After B.W. returned to his dorm, two juveniles assigned to work in the hallway looked at him and smacked their fists against their palms.
Utter, in a Feb. 28 letter about the incident to former Jena Warden S.A. Godinez, wrote, "This gesture has been used by other youth in other facilities -- namely Bridge City (a state juvenile prison) -- to mean that retaliation for 'snitching' on abusive correctional officers is imminent."
Another juvenile, identified as B.J., also claimed he was beaten after Utter filed a request for administrative relief on Feb. 23 about unnecessary physical restraints.
On March 9, as he was returning from meeting with a counselor, an officer identified in the affidavit as Sgt. B. questioned B.J.
The juvenile wrote, "Sgt. B. said, 'Why are you writing me up? Are you trying to get me to lose my job?' "
B.J. said another high-ranking officer on a different occasion pulled him into his office and asked if he wanted to withdraw the administrative relief request. B.J. declined.
On March 13, as B.J. was going to meet with Utter, the juvenile was approached by another sergeant.

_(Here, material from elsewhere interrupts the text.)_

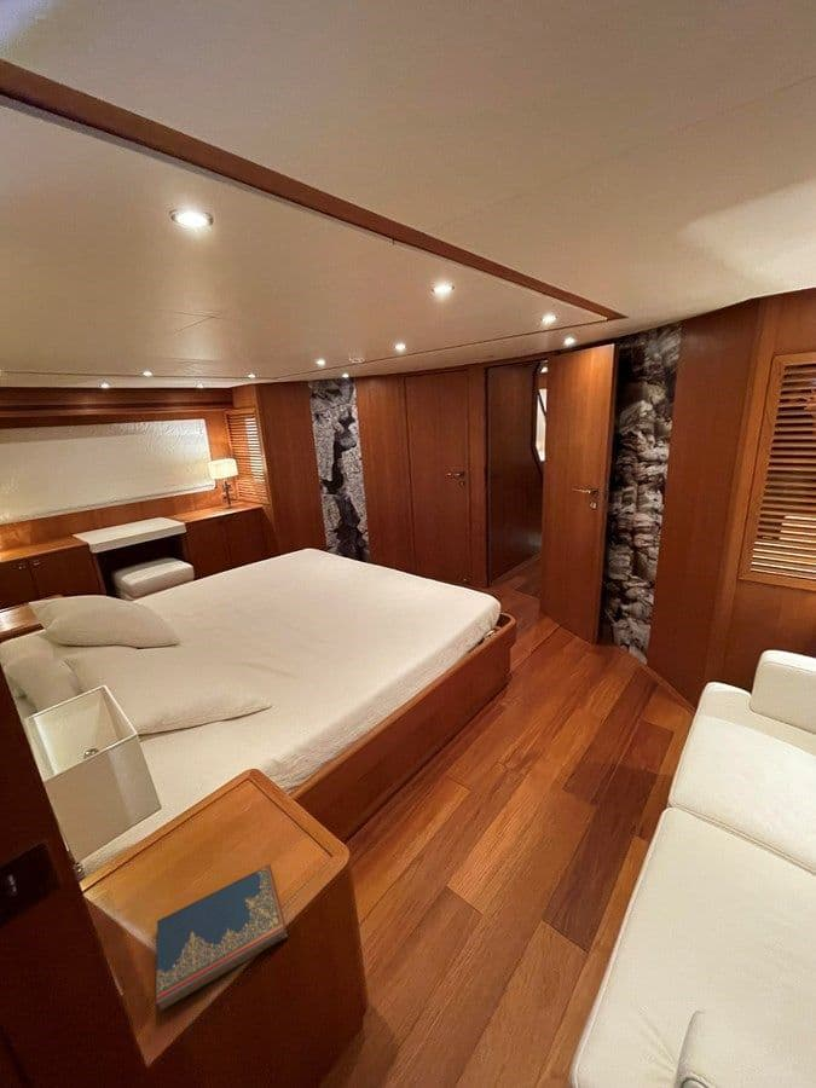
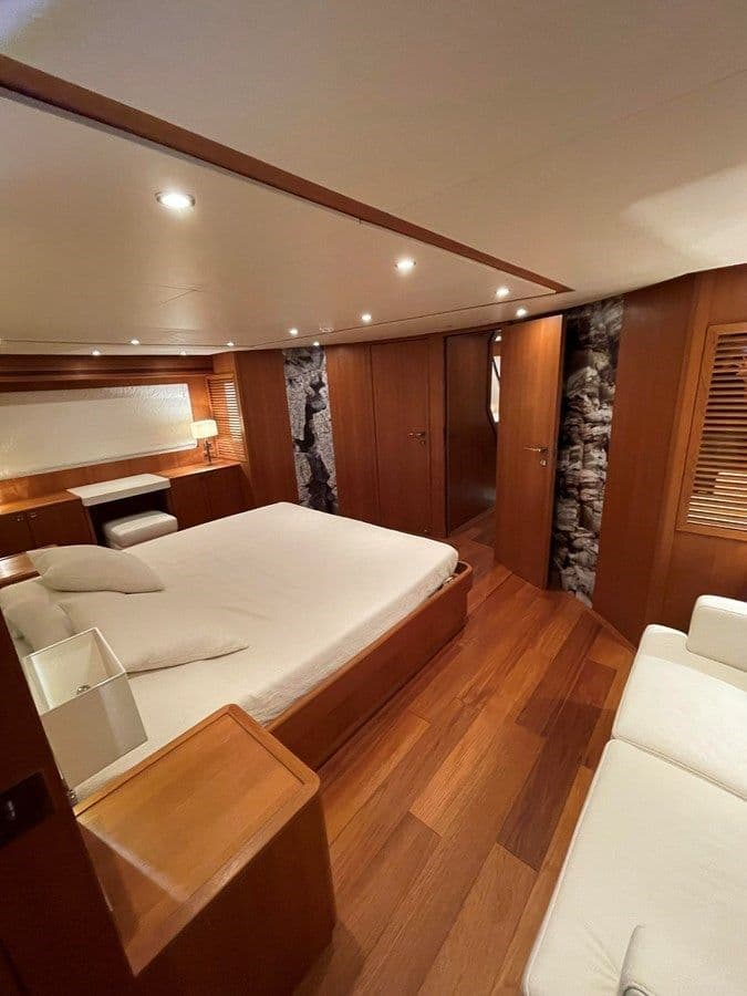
- hardcover book [155,864,289,1014]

"You going up there to tell your lawyer, don't forget you still gotta live here," B.J. said the officer warned him.
Two days later, an officer identified as Sgt. B. stood by and watched as a bigger boy choked B.J.

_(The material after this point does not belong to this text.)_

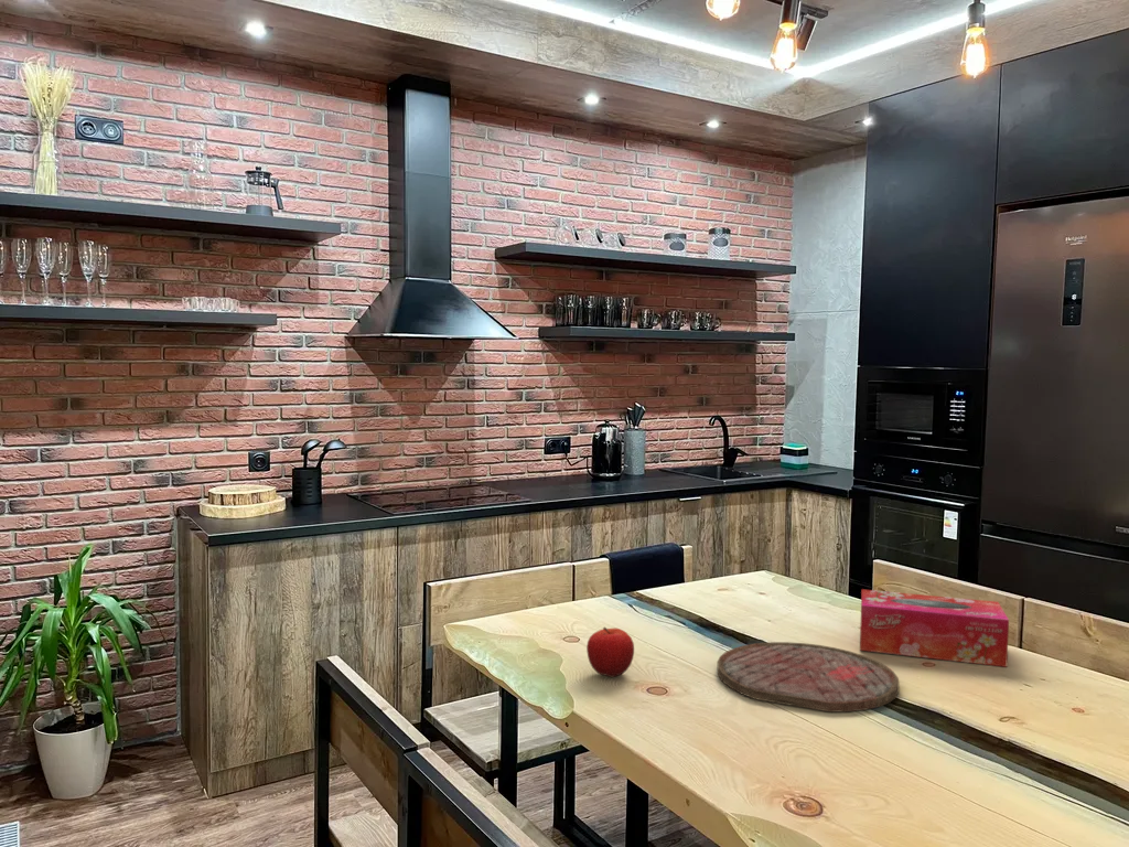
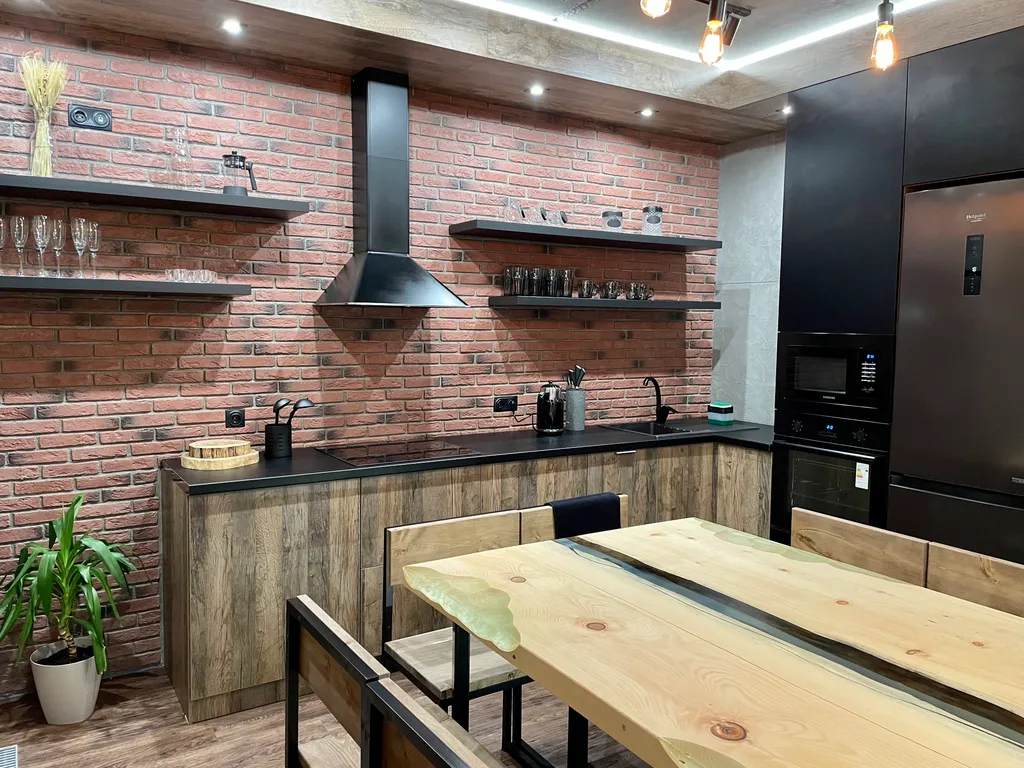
- cutting board [717,641,900,714]
- tissue box [859,588,1010,668]
- fruit [585,626,635,678]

"As I fell, he started hitting me with his fists. Sgt. B. did nothing," B.J. wrote. "Other kids have threatened me and I believe it is because guards are putting them up to it.
"I know, for example, that some guards are having sexual relations with some kids and others bring contraband like money and cigarettes in to pay kids to beat up other kids."
The former Wackenhut warden, in an attempt to stop the retaliation, had forwarded to the staff the names of all the juveniles who had contact with the civil rights attorneys with a note to the staff to not harass those juveniles.
The juveniles also claimed they were not able to contact their attorneys.
Utter complained about that in a March 30 letter to Baton Rouge attorney Andrew "Ty" McMains, whose law firm, Breazeale, Sachse & Wilson, represents Wackenhut.
Utter wrote that they noticed the incorrectly posted telephone number during a January tour of the prison.
"We were informed that this error would be immediately remedied," Utter wrote.
On March 13, while visiting clients, Utter and Baton Rouge attorney June Denlinger again noticed the incorrect phone numbers.
On March 20, Utter and Denlinger's law partner, Keith Nordyke, telephoned McMains to complain.
"Again, we were informed that the error would be corrected."
On March 29, Utter, Denlinger and Melanie Fields, an attorney with the law firm Nordyke & Denlinger, visited the Jena prison and were again told by the juveniles that they were not able to reach them by telephone because the posted numbers were incorrect.
"It is inconceivable to me that this situation is due to mere incompetence," Utter wrote. "This letter serves as further notice of the violation of my clients' constitutional rights."
Judge Polozola in Wednesday's order also directed the state and Wackenhut to post the correct telephone numbers of the plaintiff attorneys -- Utter, Keith Nordyke, and the U.S. Department of Justice -- in the Jena prison dorms, infirmary and dining hall.
Utter declined further comment Friday because of the ongoing lawsuit settlement negotiations.
Wackenhut spokesman Patrick Cannan, asked to comment Friday on the affidavits, said, "We'll answer that one in court."
State Corrections Secretary Richard Stalder was not available Friday for comment.